Ha! You mean that you discover how hard and expensive it is to build your own reliable infrastructure or how hard it is to hire people to do it for you.
It's not as expensive as you'd think. We were dealing with hundreds of petabytes of data, and customers much more demanding than your consumer paying $16/month to stream movies.
If you're just talking the spinning disk and servers, probably ~$5-6MM/year. If you include the StorageTek tape archives, add in another $5MM-10MM.
Netflix operating income for FY2011 was $376 million.
Unless my memories of their business model are incorrect, you pay a subscription fee for access to their stuff. Same as their competitors; in the case of the one I know best, the DirectTV my parents use, heavy rain knocks out their K band based transmission systems. Cable companies are also known for providing something less that 5 9s uptime.

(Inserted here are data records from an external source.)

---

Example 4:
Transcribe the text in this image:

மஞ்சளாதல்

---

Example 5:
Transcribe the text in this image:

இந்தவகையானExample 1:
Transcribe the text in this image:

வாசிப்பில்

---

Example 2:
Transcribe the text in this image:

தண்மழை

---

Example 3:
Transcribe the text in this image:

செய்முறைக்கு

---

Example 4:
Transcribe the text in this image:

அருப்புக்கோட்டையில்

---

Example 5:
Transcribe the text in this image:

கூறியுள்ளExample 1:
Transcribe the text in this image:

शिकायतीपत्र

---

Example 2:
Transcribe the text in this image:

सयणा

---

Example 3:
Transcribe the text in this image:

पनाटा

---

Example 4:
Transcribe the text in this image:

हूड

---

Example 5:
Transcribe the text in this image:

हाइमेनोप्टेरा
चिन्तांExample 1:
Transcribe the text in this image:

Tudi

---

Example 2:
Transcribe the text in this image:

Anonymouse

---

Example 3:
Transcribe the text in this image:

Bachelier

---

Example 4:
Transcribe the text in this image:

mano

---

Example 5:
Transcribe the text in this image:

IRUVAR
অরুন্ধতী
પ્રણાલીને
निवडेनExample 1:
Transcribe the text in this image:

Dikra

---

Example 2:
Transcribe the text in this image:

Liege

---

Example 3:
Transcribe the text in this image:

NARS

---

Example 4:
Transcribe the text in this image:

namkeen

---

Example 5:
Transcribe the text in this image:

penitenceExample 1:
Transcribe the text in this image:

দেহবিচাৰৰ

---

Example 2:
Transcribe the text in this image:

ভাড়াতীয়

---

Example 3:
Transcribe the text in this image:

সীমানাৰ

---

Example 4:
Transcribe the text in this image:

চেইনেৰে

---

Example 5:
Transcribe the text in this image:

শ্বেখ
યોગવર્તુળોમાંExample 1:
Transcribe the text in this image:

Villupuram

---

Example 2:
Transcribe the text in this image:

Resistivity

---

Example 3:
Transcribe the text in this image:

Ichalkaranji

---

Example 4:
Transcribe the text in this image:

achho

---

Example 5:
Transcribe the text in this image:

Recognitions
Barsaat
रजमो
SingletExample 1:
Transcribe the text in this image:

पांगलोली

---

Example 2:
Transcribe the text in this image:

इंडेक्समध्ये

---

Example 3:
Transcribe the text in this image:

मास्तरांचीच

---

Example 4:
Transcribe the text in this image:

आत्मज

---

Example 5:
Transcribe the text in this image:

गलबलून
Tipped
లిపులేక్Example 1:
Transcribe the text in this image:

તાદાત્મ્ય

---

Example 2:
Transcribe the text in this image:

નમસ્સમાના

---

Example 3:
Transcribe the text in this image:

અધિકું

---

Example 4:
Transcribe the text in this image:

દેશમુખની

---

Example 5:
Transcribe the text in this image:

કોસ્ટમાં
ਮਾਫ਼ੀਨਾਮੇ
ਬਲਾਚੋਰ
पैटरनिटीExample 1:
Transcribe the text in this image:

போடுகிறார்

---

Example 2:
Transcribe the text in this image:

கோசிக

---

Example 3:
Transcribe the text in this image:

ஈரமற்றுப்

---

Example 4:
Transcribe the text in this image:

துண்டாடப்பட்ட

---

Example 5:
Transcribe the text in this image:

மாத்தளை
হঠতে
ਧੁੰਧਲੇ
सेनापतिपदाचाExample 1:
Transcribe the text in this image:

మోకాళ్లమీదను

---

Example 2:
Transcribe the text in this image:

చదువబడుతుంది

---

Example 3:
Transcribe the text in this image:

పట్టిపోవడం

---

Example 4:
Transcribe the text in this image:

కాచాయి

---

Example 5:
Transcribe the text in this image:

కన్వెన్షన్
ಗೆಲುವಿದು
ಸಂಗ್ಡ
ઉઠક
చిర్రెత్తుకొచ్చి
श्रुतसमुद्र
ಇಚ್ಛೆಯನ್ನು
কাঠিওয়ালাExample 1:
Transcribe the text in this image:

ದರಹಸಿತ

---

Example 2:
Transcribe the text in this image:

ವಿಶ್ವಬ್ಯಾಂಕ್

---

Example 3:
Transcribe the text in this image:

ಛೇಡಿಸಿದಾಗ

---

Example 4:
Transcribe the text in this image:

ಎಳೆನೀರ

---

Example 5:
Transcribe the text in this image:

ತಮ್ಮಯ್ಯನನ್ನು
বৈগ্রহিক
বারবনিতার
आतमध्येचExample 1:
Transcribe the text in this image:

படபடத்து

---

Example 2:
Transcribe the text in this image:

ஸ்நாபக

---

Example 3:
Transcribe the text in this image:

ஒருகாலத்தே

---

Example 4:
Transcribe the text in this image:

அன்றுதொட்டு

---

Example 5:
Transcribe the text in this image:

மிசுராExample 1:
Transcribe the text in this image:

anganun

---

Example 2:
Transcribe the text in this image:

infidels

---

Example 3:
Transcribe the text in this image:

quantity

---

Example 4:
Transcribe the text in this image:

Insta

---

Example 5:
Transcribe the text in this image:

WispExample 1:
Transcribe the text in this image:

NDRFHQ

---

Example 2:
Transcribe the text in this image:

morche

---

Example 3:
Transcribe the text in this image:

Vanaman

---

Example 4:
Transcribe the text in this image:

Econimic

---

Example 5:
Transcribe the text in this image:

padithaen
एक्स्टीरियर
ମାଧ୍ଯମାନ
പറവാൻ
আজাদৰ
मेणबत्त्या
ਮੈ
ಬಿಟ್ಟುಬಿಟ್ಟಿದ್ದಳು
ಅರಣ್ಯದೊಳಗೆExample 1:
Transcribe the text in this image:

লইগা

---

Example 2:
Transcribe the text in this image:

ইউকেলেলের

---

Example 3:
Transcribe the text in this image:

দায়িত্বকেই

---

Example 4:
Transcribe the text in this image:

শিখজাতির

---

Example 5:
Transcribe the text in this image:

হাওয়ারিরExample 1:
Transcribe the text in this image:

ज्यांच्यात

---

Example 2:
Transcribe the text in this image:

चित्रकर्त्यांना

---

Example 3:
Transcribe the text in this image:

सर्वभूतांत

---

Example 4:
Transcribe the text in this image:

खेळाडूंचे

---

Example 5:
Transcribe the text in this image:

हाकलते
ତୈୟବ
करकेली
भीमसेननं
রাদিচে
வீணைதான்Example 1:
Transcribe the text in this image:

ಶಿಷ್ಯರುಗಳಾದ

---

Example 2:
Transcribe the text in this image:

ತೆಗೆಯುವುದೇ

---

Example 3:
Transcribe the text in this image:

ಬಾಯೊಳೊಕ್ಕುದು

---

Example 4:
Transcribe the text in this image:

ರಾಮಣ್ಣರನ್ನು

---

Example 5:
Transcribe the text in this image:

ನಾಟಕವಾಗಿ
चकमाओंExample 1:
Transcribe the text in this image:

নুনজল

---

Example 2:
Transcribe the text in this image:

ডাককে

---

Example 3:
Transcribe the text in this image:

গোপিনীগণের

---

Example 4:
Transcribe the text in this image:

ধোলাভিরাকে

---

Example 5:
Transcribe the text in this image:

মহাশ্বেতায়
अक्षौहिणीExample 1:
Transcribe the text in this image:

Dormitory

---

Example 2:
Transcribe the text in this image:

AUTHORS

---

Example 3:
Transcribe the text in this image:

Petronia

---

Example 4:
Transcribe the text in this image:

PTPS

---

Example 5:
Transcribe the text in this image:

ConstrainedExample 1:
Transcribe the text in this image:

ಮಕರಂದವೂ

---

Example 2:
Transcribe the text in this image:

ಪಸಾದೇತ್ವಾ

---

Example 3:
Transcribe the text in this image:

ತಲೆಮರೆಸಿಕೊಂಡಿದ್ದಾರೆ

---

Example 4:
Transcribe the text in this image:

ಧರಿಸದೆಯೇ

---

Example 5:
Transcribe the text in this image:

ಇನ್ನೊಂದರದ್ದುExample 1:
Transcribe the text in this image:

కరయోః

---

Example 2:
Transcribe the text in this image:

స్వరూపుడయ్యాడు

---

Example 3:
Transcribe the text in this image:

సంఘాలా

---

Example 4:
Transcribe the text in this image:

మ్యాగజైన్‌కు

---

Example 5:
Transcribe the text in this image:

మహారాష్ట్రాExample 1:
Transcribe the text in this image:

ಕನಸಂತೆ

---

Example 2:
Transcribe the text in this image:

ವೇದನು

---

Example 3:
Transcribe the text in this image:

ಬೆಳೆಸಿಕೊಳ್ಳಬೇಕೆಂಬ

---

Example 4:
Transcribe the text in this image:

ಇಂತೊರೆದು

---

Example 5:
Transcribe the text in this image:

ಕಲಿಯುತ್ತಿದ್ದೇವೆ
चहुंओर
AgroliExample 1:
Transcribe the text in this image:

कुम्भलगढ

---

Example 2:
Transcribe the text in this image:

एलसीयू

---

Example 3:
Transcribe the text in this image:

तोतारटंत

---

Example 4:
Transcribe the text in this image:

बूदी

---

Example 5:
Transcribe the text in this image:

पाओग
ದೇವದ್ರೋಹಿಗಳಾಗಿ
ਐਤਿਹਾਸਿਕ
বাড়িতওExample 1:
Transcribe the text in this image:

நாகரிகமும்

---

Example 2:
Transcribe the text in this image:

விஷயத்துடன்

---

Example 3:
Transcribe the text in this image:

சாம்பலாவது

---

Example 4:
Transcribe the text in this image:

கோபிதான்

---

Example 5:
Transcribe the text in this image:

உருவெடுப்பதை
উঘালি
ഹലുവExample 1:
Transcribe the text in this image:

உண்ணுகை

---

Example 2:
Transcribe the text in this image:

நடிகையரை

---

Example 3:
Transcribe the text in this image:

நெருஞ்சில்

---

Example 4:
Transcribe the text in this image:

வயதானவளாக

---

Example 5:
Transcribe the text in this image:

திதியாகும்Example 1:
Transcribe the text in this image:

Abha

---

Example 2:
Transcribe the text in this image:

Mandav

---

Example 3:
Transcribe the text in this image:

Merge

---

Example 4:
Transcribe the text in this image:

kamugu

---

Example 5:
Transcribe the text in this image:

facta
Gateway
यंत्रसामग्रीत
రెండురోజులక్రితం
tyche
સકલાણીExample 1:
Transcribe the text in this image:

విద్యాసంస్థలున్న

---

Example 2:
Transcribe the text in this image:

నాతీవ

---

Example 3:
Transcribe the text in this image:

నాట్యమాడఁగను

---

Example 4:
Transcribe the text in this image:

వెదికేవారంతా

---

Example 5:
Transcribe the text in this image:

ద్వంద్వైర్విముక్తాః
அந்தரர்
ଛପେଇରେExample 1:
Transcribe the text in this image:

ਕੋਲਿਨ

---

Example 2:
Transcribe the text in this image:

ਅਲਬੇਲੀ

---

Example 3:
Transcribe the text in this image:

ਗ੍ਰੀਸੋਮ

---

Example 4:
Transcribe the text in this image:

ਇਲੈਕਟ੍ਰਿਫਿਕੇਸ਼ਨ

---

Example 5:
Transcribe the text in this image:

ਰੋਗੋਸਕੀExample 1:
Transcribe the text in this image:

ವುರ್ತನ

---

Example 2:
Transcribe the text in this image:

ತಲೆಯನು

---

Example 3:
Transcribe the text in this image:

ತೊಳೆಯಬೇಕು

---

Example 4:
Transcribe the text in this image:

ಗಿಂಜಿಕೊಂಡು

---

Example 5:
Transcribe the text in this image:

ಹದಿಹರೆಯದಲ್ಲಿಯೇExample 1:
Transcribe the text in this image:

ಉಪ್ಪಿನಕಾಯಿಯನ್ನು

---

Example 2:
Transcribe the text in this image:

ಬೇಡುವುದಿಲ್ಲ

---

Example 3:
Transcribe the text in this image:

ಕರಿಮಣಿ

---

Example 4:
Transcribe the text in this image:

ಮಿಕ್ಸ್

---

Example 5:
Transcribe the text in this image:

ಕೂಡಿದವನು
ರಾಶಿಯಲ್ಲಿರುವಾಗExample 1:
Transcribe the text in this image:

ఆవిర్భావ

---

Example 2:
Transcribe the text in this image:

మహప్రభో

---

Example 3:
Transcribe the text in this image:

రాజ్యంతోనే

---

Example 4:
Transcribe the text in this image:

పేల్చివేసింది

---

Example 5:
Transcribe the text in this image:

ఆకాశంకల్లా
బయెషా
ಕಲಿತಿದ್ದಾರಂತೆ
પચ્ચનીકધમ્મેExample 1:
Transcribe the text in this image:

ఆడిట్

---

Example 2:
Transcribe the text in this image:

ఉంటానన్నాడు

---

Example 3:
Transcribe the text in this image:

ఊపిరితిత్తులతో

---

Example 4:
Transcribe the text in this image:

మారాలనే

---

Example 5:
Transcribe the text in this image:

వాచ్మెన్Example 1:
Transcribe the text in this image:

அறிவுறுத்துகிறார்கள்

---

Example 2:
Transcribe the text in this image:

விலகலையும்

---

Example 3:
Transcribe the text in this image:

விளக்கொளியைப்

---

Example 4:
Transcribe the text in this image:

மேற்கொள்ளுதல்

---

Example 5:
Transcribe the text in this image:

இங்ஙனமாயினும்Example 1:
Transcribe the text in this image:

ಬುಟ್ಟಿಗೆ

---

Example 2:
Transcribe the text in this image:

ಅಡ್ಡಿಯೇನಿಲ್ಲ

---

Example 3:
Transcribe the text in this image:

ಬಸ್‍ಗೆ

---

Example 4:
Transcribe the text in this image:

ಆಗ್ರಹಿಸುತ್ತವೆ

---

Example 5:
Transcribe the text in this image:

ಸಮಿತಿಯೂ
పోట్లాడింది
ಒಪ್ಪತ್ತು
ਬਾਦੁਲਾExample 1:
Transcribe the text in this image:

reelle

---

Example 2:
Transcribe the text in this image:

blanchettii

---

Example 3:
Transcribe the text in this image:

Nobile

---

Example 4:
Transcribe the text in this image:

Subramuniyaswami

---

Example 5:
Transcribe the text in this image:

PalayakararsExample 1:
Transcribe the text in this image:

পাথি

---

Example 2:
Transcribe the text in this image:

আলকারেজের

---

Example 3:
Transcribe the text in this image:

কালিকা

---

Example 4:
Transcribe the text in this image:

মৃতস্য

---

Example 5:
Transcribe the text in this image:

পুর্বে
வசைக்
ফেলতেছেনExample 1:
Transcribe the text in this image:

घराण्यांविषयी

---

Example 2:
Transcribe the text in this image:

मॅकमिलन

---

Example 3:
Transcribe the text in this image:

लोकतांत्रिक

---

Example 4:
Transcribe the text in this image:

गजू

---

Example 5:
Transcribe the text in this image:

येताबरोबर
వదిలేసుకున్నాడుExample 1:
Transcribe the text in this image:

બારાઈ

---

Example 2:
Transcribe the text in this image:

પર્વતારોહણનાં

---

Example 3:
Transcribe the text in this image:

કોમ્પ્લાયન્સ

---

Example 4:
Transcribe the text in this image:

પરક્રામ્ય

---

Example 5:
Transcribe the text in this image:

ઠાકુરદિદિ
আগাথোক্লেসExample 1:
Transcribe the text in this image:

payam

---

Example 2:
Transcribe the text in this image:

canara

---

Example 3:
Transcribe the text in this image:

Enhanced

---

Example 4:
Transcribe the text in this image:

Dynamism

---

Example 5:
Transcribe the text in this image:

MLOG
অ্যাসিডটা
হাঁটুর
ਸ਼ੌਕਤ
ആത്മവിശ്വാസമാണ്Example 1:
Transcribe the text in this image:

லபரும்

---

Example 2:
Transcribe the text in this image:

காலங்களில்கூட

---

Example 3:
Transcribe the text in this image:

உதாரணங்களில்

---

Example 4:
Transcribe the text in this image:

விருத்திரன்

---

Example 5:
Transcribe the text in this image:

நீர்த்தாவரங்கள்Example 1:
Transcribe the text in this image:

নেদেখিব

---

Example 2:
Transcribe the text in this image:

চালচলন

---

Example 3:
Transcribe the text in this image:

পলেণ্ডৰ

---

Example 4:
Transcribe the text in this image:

Netfilix might be quite willing to accept these occasional outages for what else they perceive AWS proving them.
Everyone is different, and no one needs to justify their time to anyone.
[1]: http://aws.amazon.com/ec2-sla/
I don't think free service for a while would cut it with a contingency of this sort. Maybe someone has first-hand information of their contract (or any other big player) and can answer to this publicly.
E.g. the first 15 minutes of an outage may cost 1 point per minute, 15-60 minutes 2 points, and so on. You also have multipliers for the severity (partial or full outage, customer impact, affected countries, etc.), time-of-day, and so on.
Collected points may then later be traded in for dollars or a nice lawsuit.
Corporate lawyers love to go nuts on these things, an enterprise SLA can easily span a hundred pages of legalese.
The movie was Inception. Maybe there's some irony in there.